Pour le reste, la vie suit son cours paisiblement, entre travail et loisirs. J’ai récemment assisté à un conférence sur Islam et Évolution darwinienne. Il est toujours fascinant de voir un homme, dont tout indique qu’il sait raisonner par ailleurs, tenter désespérément de résoudre un problème qui ne devrait pas en être un, citant moult sourates pour en tirer une interprétation cohérente avec les travaux de Darwin et de ses successeurs. Une collègue, visiblement perplexe, ne put s’empêcher de remarquer que si la religion se contente de proposer pourquoi et que la science cherche à décrire comment, il ne devrait guère y avoir d’incompatibilité, chacun s’occupant de ses oignons. Rendre à César et à Dieu leurs dus respectifs en somme. Je serais tenté de développer la chose en termes plus acrimonieux, mais ce serait peu judicieux en ces terres orientales où chaque mot se doit d’être soigneusement pesé.
La religion est une chose fascinante. Bien sûr, ce sont là des questions que notre beau pays de France ne risque pas d’avoir à poser tant les Lumières qui y brillent sont le phare guidant les Hommes vers un avenir radieux. N’est-ce pas ?

Adieu ma chère sœur ! Je t’assure de mes sentiments fraternels. Puisses-tu me conter tes aventures en ces terres australes où tu résides désormais.

D’Abou Dhabi

Le 23 septembre 2017.

Notes de voyage. Une élection en France.

C’est au bord d’une route de Saint-Nazaire, plus précisément sur le boulevard Paul Leferme, en laissant le Cinéville sur la gauche et l’immense blockhaus sur la droite. Là, on tombe sur l’usine Cargill, vaste ensemble de cuves grises planté là comme un étrange monument à la gloire du pétrole. Le complexe paraît sinistre ; mais sur l’un des murs d’enceinte a été peinte une frise maladroite, naïve, qui a néanmoins le mérite de tenter de diluer la laideur évidente de l’endroit en le mêlant à une scène champêtre plus colorée qu’un Arlequin.

20170504_174509 Revenant de promenade, ce jour de mai, je vis s’étaler en face un panneau publicitaire prêt à matraquer toute personne sortant de l’usine.
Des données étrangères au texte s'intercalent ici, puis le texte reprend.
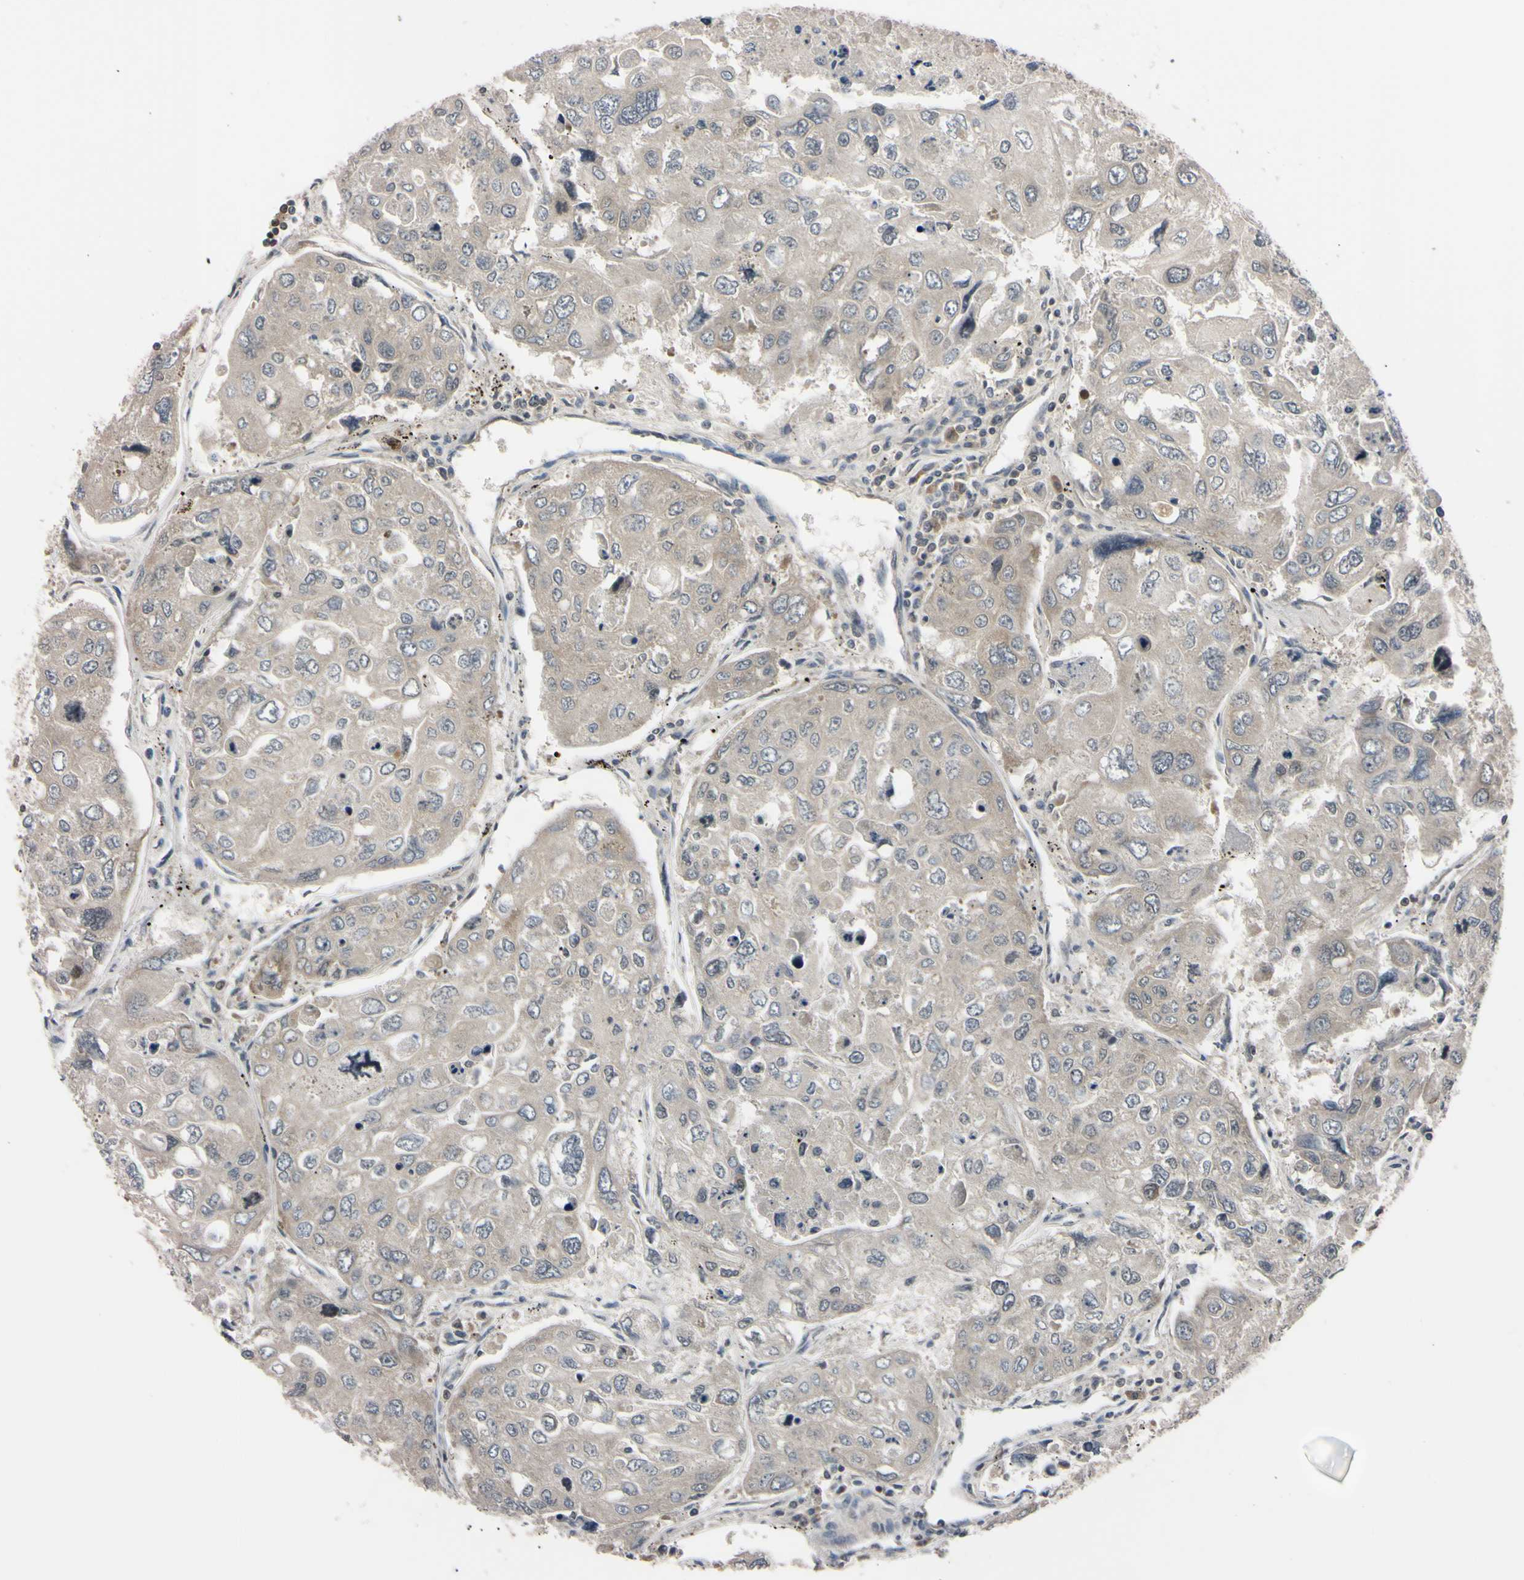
{"staining": {"intensity": "negative", "quantity": "none", "location": "none"}, "tissue": "urothelial cancer", "cell_type": "Tumor cells", "image_type": "cancer", "snomed": [{"axis": "morphology", "description": "Urothelial carcinoma, High grade"}, {"axis": "topography", "description": "Lymph node"}, {"axis": "topography", "description": "Urinary bladder"}], "caption": "Tumor cells show no significant protein staining in urothelial cancer.", "gene": "UBE2I", "patient": {"sex": "male", "age": 51}}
S’y affichait une publicité pour une enseigne de pizzas à emporter vantant le bas prix d’un disque assez couvert de viande et de graisse pour être qualifié de pure abomination démoniaque par n’importe quelle artère soucieuse de sa lumière.

Je ne peux m’empêcher d’avoir de la sympathie pour cette fresque. Je n’en connais ni le commanditaire, ni le peintre, et encore moins leurs intentions. Pour moi elle illustre le besoin de conserver un peu d’enthousiasme dans un contexte par ailleurs morose. Peut-être est-ce lié à ma bienveillance pour les goélands depuis ma lecture de Jonathan Livingstone. L’affiche publicitaire en revanche me rappelle combien le cynisme sait exploiter la résignation et la lassitude. Allez, achetez, c’est mangeable, pas cher et le goût en est calibré par contrat ! Qui a le temps pour vraiment cuisiner ? Laissez-vous aller au plaisir de l’uniformité, de la sûreté, de la certitude.
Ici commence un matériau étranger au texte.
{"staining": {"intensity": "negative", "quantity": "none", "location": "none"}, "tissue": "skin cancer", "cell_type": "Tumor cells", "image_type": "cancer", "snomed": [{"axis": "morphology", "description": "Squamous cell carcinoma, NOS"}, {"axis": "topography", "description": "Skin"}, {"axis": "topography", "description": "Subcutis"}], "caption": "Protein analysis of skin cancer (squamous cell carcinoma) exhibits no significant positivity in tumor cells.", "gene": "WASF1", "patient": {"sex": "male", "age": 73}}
Oh bien sûr, on pourrait y voir une simple protestation anticapitaliste de mauvaise foi. Ce qui serait un comble quand on songe au nom de l’auteur de ces lignes, et un tantinet hypocrite quand on connait son train de vie. Après tout, elles ne sont pas si pourries ces pizzas Domino’s. On y cède tous, et des gens charmants travaillent pour cette entreprise.

Mais lorsque j’ai vu cette fresque, cette affiche publicitaire, mon pays natal se trouvait au milieu d’une élection. J’étais par ailleurs tout juste revenu d’un concours de maître de conférences qui m’avait remis au contact du monde académique français. Quelque peu ébranlé par ce soudain retour aux vieilles rengaines, j’étais mûr pour faire des correspondances, projeter ces événements encore frais sur quelque élément marquant de mon environnement.

En temps normal je vis aux Émirats Arabes Unis, contrée riche en pétrole et divers mercenaires. L’avantage de vivre dans un pays étranger, qui plus est une fédération de monarchies autoritaires, est que l’on peut facilement contraster des discours extrêmement divergents quant à l’état du monde. On peut directement sentir les biais, on adopte une autre perspective. Cette élection était semblable à la publicité pour les pizzas. Choisissez la solution simple, nette, évidente, de bon sens.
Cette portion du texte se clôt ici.